(Before-and-after change data)
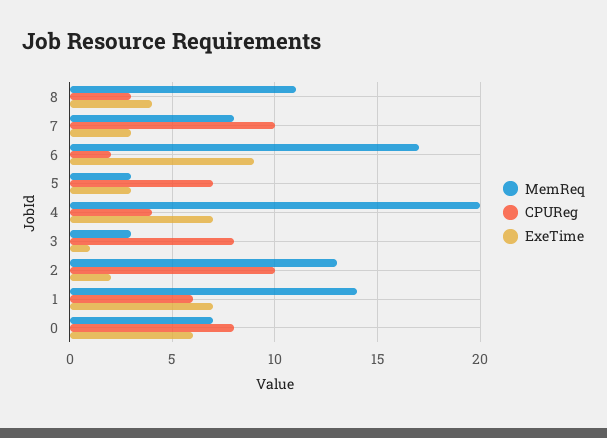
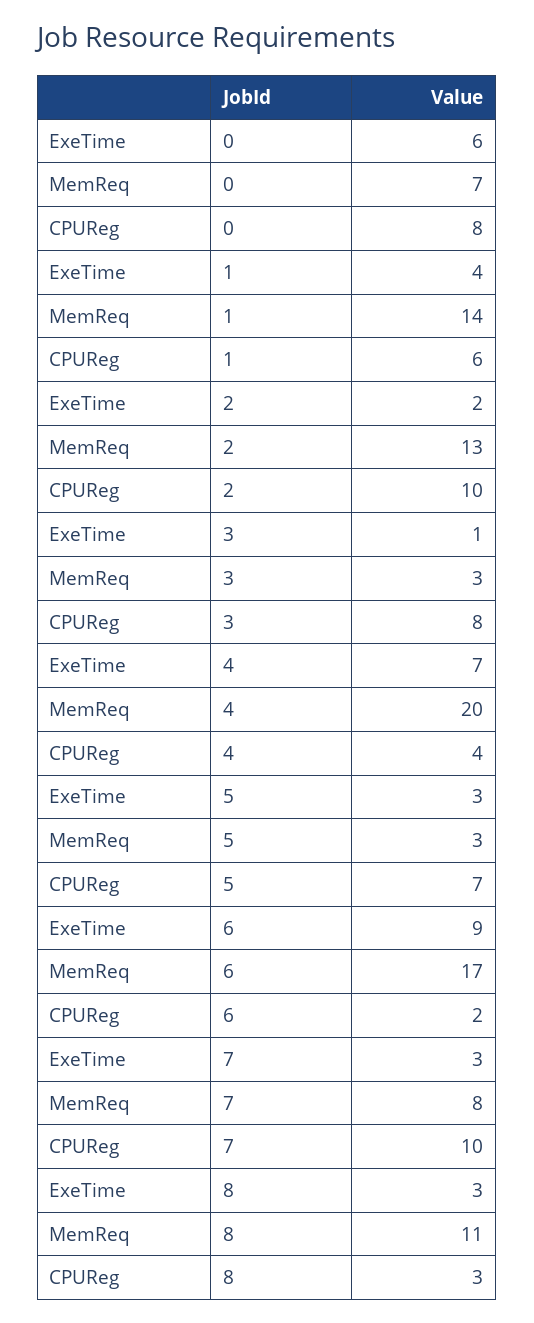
ExeTime, 8: 4 -> 3
ExeTime, 1: 7 -> 4

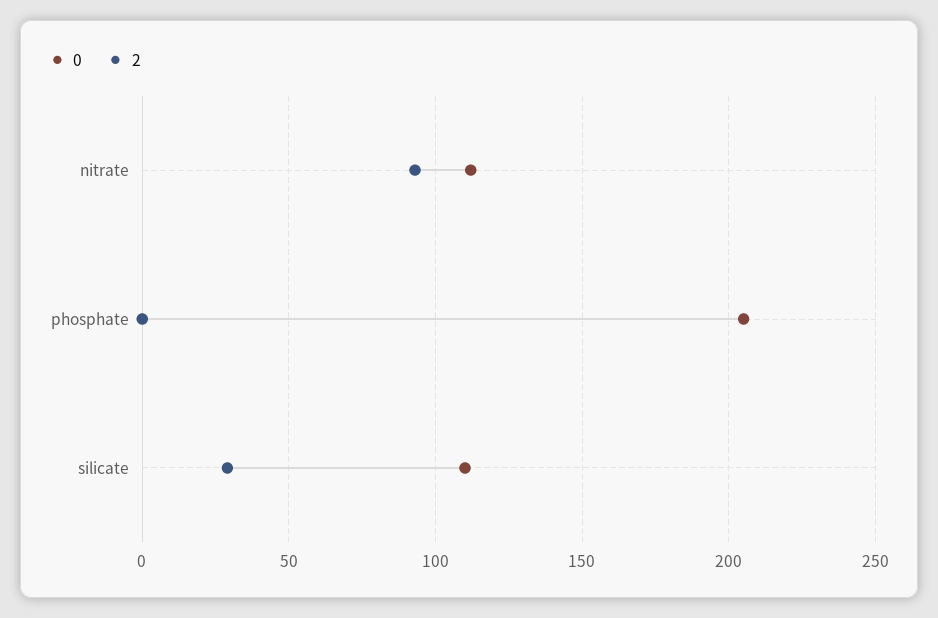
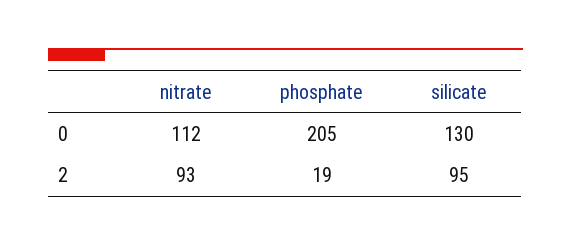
2, phosphate: 0 -> 19
0, silicate: 110 -> 130
2, silicate: 30 -> 95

## WHAT THE TASK REQUIRES
Without including any pictures, output all the entries above exactly.

## SOLUTION FOR THIS PROBLEM
ExeTime, 8: 4 -> 3
ExeTime, 1: 7 -> 4

2, phosphate: 0 -> 19
0, silicate: 110 -> 130
2, silicate: 30 -> 95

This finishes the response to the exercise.